**Records supplied**
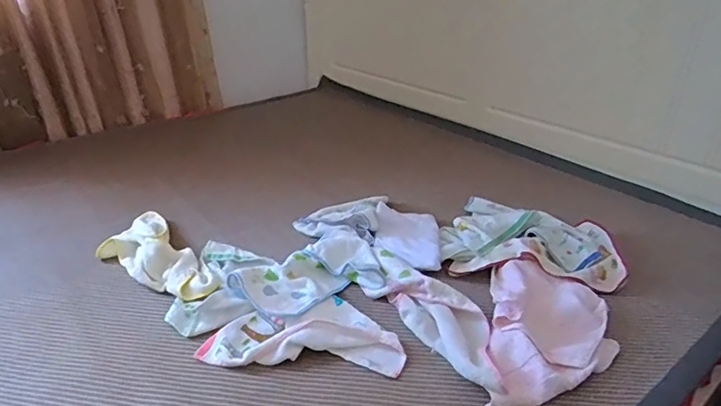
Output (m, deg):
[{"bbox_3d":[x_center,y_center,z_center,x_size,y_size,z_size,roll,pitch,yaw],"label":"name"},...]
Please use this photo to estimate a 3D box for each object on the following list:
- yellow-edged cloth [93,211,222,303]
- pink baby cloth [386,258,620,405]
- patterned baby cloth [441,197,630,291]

**Instructions to follow**
Everything but the pictures is needed: copy the data above exactly.

**Result**
Output (m, deg):
[{"bbox_3d":[x_center,y_center,z_center,x_size,y_size,z_size,roll,pitch,yaw],"label":"name"},...]
Please use this photo to estimate a 3D box for each object on the following list:
- yellow-edged cloth [93,211,222,303]
- pink baby cloth [386,258,620,405]
- patterned baby cloth [441,197,630,291]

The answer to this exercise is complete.